Former Geppetto Catering exec accused of hiding funds from bankruptcy estate in new complaint

The former top executive of one of Greater Washington's largest catering companies allegedly failed to disclose hundreds of thousands of dollars in unauthorized transfers, according to a new complaint.

Former Geppetto Catering exec accused of hiding funds from bankruptcy estate in new complaint

A court-appointed trustee in his Chapter 7 bankruptcy case accuses the former Geppetto Catering Co. executive of hiding hundreds of thousands of dollar through allegedly fraudulent transfer.

Josh Carin abruptly resigned in July 2020 from the former Riverdale Company. He allegedly failed in his documentation to support his bankruptcy petition filed at the U.S. Bankruptcy Court of Greenbelt, Maryland, in April 2021 to disclose transactions from his accounts with Bank of America or Navy Federal Credit Union.

Greenfeld's attorneys allege that Carin, in the complaint filed on April 11, moved money out of the accounts without permission, first to respond to threats from Geppetto’s majority owner, and then in response again during the bankruptcy proceedings.

Carin's representatives could not be reached to comment.

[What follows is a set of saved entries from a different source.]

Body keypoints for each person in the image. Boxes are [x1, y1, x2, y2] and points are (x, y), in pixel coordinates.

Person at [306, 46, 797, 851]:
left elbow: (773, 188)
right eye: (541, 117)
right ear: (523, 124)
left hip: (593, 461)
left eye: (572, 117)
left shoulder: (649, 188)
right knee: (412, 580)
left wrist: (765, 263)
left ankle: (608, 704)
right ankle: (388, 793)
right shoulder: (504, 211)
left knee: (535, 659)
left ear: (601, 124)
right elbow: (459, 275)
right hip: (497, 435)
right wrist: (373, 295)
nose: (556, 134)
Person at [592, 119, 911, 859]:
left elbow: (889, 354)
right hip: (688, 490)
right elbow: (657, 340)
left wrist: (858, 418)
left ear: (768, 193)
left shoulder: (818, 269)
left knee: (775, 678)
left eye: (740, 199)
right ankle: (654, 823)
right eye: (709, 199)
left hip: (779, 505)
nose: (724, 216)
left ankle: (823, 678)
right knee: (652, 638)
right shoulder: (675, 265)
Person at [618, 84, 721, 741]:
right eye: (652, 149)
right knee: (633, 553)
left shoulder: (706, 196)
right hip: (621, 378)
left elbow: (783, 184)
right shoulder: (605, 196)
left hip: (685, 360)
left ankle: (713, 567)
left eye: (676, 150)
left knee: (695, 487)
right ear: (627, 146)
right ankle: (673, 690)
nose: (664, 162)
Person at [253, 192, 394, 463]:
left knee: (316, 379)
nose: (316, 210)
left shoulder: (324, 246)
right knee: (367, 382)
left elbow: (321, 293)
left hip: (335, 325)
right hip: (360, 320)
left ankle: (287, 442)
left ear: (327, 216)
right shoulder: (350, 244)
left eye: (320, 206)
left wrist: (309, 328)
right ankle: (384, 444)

Carin is accused, according to the complaint, of transferring $110 461.92 from an account that he had with his mother Roberta who passed away in October 2019 to an account shared with Moira Geronimo Carin in July 2020. Greenfeld claims in court documents that this was just days after Charles Lenkin and Geppetto's majority owner Charles Lenkin had sent an attorney a letter warning them to pursue Carin over what Lenkin claimed were corporate wrongdoings. This included theft of the company's equipment, resources, and property.

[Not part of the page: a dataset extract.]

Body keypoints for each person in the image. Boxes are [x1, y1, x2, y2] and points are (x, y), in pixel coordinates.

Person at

Lawrence Katz and David Swan, Hirschler Fleischer's attorneys, wrote for Greenfeld: 'The fraudulent transfers were made and received with the intent to delay, hinder or defraud creditors.

This is the latest twist in the more complex legal drama between Geppetto and Carin, as well as the Montgomery County Revenue Authority. Geppetto, Lenkin and others have filed a separate suit in the Circuit Court for Montgomery County alleging that Carin's actions caused Geppetto to fail and unfairly enriched MCRA. They claim Carin was hired by MCRA to run a catering business Geppetto had paid for. In its response, the MCRA denied any wrongdoing, and portrayed the authority as an innocent victim of Carin’s actions.

Carin and wife reached a partial settlement with Geppetto & Lenkin in November 2021. They agreed to give Geppetto & Lenkin an unassignable claim for $5.5 million from Carin's bankruptcy. In exchange, they were released from any further litigation.

The settlement did nothing to protect Carin and his wife against the action of the bankruptcy court trustee. On April 11, the trustee filed a four-count bankruptcy complaint in bankruptcy court seeking the return Navy Federal funds. The complaint claims that a number 'badges' of fraud apply to the transfer. These include that the money was transferred to an account controlled Carin and the funds were liquidated 3 years before the security maturity date.

Greenfeld also filed a separate lawsuit the same day, accusing Carin of failing to disclose the Bank of America account that he had jointly owned with his parents until their deaths in March and Oct. 2019, at which point he became sole owner. Carin, according to the complaint, transferred more than $200,000.00 from his account to his siblings after his parents died, but before his bankruptcy case.

The complaint alleges that Carin failed to include information about the transfers on his bankruptcy court papers, or on two transfers that followed, the first for $14,568 going to James Magno the accountant, and the second for $2,000 going to 33 Canal Landing LLC, which Carin controls.

Carin was ordered to return the funds and $18,708, which was the balance of her Bank of America account when the bankruptcy petition was filed.